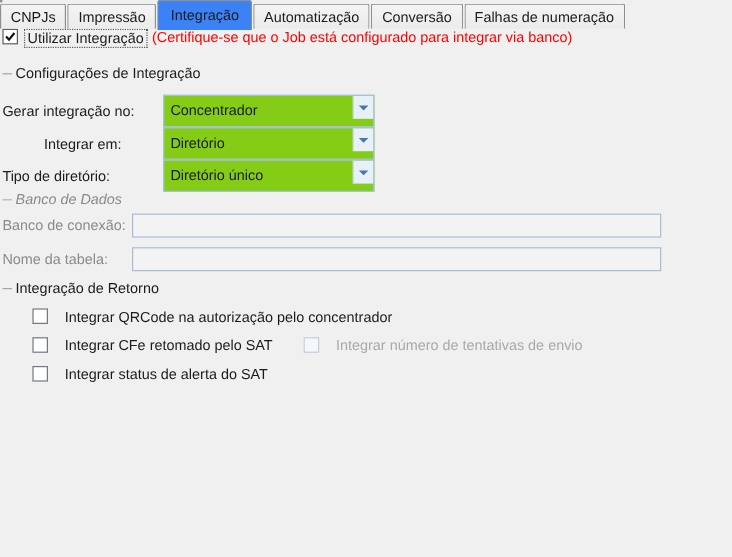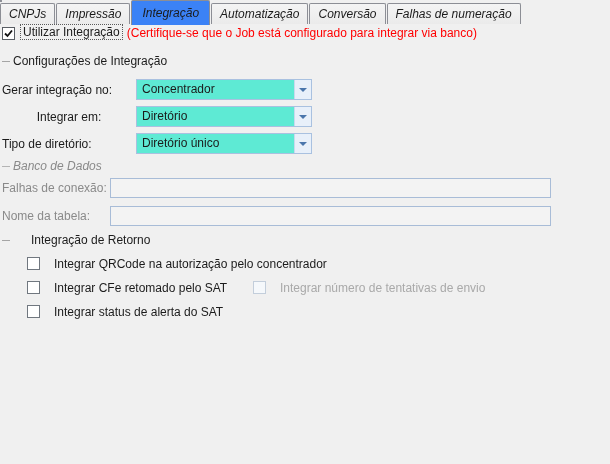--- a/index.html
+++ b/index.html
@@ -16,7 +16,7 @@
     height:21; padding:0 8px; line-height:20px;
     background:linear-gradient(#f4f4f4,#ebebeb);
     border:1px solid #8c8e95; border-bottom:none;
-    border-radius:2px 2px 0 0; margin-right:1px; white-space:nowrap; cursor:default;font-style:italic;
+    border-radius:2px 2px 0 0; margin-right:1px; white-space:nowrap; cursor:default;
   }
   .tab.active {
     height:25; line-height:24px; padding:0 10px;

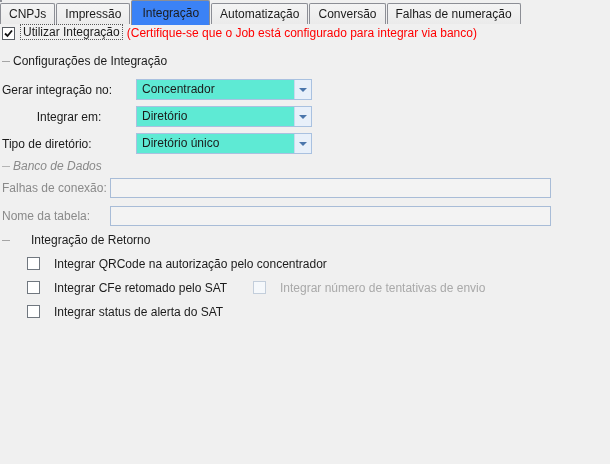--- a/index.html
+++ b/index.html
@@ -32,7 +32,7 @@
   }
 
   
-  .toggle-row { position:absolute; left:7; top:8; display:flex; align-items:flex-end; height:17; }
+  .toggle-row { position:absolute; left:7; top:8; display:flex; align-items:flex-start; height:17; }
   .cb {
     width:13px; height:13px; background:#fff; border:1px solid #70777f;
     display:inline-flex; align-items:center; justify-content:center; flex:0 0 13px;

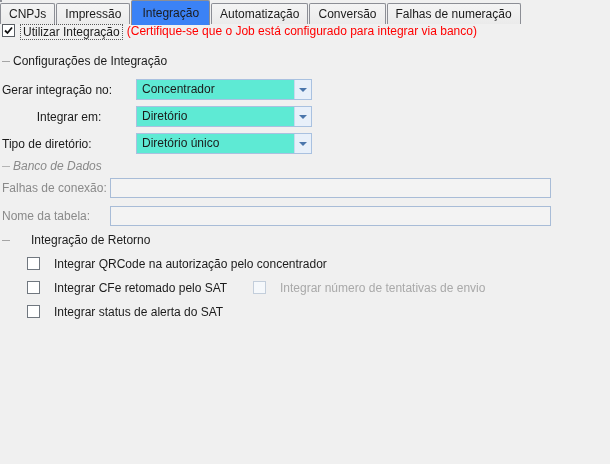--- a/index.html
+++ b/index.html
@@ -55,7 +55,7 @@
   .form-row { position:absolute; left:26; height:21; display:flex; align-items:center; }
   .form-row .lbl { width:134px; flex:0 0 134px; }
   .combo {
-    width:176px; height:21px; background:#5eead4;
+    width:176px; height:27px; background:#84cc16;
     border:1px solid #a9c1e0; display:flex; align-items:center; position:relative; cursor:default;
   }
   .combo .val { padding-left:5px; line-height:19px; }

## Work instructions
Report every line in the data above in which the word "toggle" appears.

## Reply
-  .toggle-row { position:absolute; left:7; top:8; display:flex; align-items:flex-end; height:17; }
+  .toggle-row { position:absolute; left:7; top:8; display:flex; align-items:flex-start; height:17; }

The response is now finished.